Prof. Victora remarks that breastfeeding is one of the few “positive health behaviors” that is more prevalent in poor countries than in wealthy countries. Also, in poor countries, it is the poorer mothers that practice it more. He notes:
“The stark reality is that in the absence of breastfeeding, the rich-poor gap in child survival would be even wider.”
He urges policymakers to take note of this and be reassured that promoting breastfeeding provides a rapid return on investment that takes less than a generation to come to fruition.
One of the papers also touches on the effects that aggressive marketing of “formula” or breast milk substitutes is having, despite countries attending the World Health Assembly in 1981 adopting the World Health Organization (WHO) International Code of Marketing of Breast-Milk Substitutes, which the authors note has not been enforced effectively.
The multi-billion dollar breast milk substitute industry must be reined in, they urge, or it will continue to undermine breastfeeding as the best feeding practice in early life.
The WHO recommend babies start breastfeeding within 1 hour of life, are exclusively breastfed for 6 months. After this, there should be gradual introduction of adequate, safe and properly fed complementary foods with babies continuing to breastfeed for up to 2 years of age or more.
The authors note that global sales of breast milk substitutes are expected to reach $70.6 billion by 2019, as co-author Dr. Nigel Rollins, from the Department of Maternal, Newborn, Child and Adolescent Health at the WHO in Geneva, explains:
“Saturation of markets in high-income countries has caused the industries to rapidly penetrate emerging global markets. Almost all growth in the foreseeable future in sales of standard milk formula (infants <6 months) will be in low-income and middle-income countries, where consumption is currently low."
He cites the example of the Middle East and Africa, where estimates show per-child consumption of breast milk substitutes will likely grow by over 7% in the period 2014-2019.
And in wealthy nations, growth in breast milk substitutes will be largely driven by sales of follow-on and toddlers milk, which are set to increase by 15% by 2019, he notes.

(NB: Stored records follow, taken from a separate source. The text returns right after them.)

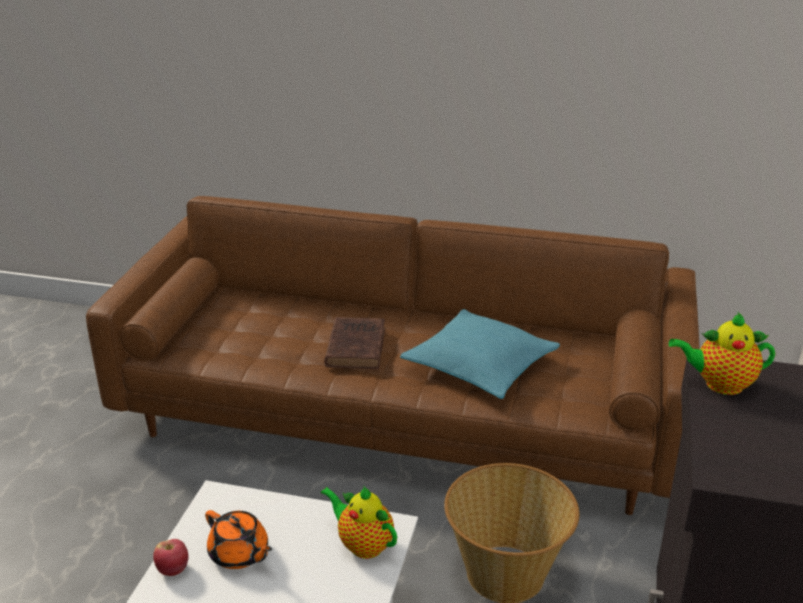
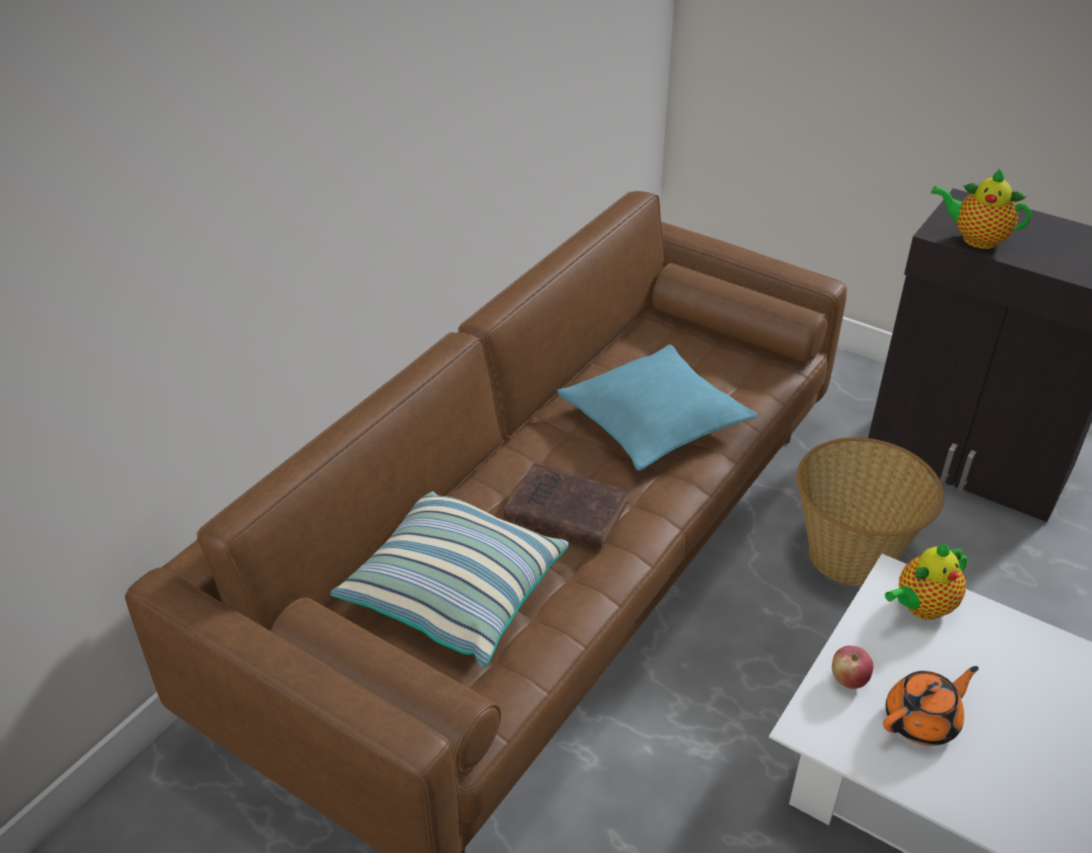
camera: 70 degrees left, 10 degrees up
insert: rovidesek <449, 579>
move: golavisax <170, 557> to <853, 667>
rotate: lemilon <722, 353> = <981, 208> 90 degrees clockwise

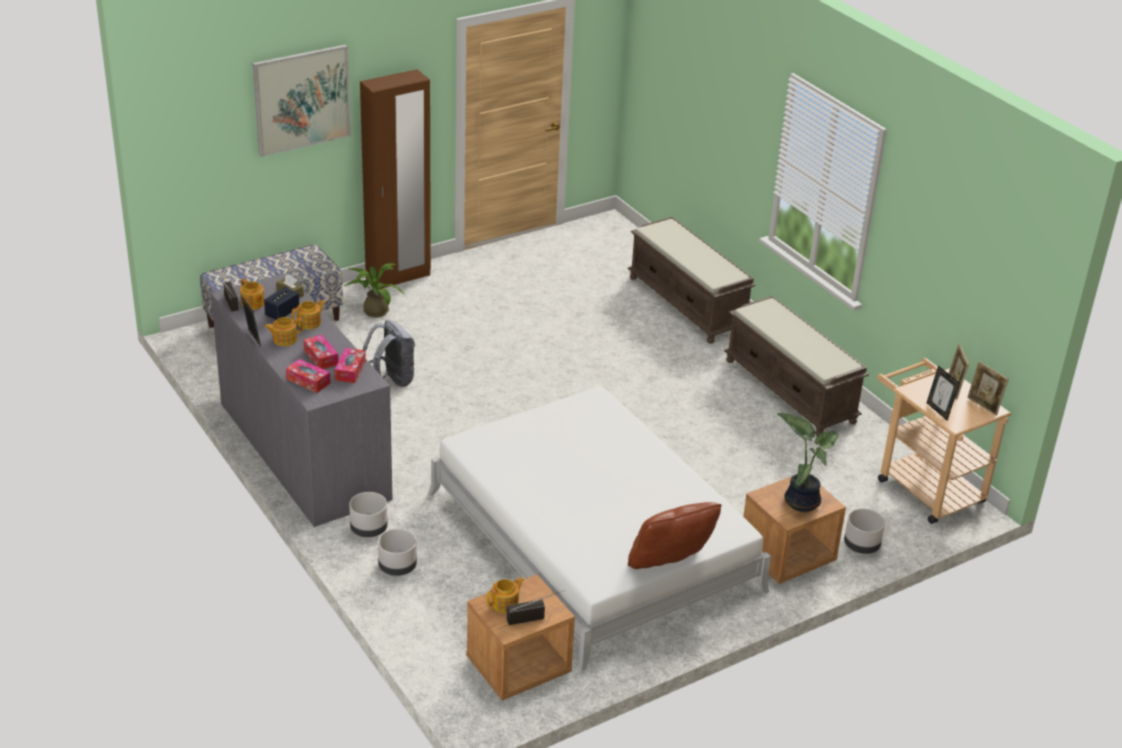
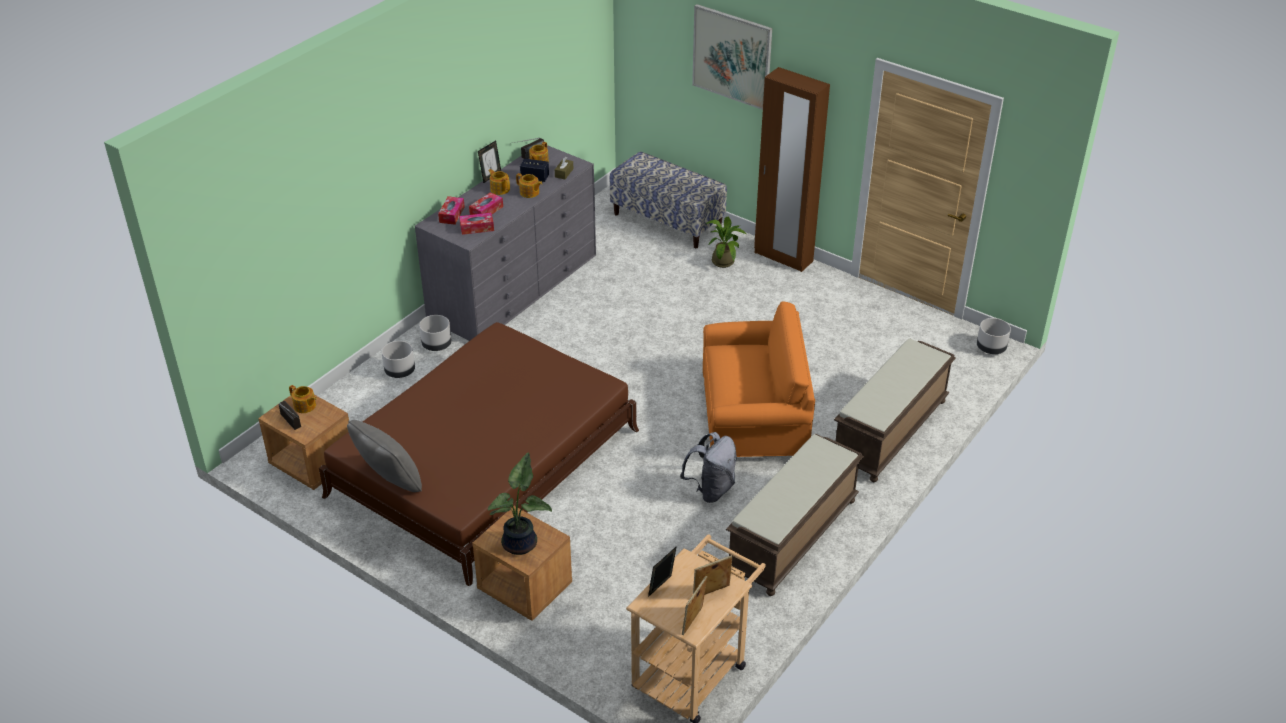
camera: 70 degrees right, 5 degrees up
insert: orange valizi <759, 379>
move: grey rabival <389, 353> to <708, 467>; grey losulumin <864, 531> to <994, 336>
recolor: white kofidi <599, 529> to brown kofidi <479, 454>; brown rovidesek <674, 535> to grey rovidesek <384, 456>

The authors say governments and international organizations have to show powerful political commitment and provide the financial backing needed to protect, promote and support breastfeeding at all levels – national, community, family and workplace.
In an accompanying comment paper, leading experts in the field – including Frances Mason from Save the Children UK and Dr. Alison McFadden from the School of Nursing and Health Sciences at the University of Dundee, UK – say world leaders must not repeat the mistake of leaving out breastfeeding from the Millennium Development Goals when it sets the Sustainable Development Goals later this year.
They plead for breastfeeding not be tagged onto the child nutrition agenda but to be treated as a key public health priority that reduces disease, infant deaths and inequity, and also urge leaders at all levels to “end promotion of products that compete with breastfeeding.”
Prof. Victora concludes:
“There is a widespread misconception that breast milk can be replaced with artificial products without detrimental consequences.”
In October 2015, Medical News Today learned of a report from the Centers for Disease Control and Prevention (CDC) that shows while breastfeeding support at US hospitals has improved since 2007, there are still many ways it could be better. Improved hospital care could increase breastfeeding rates nationwide, it concludes.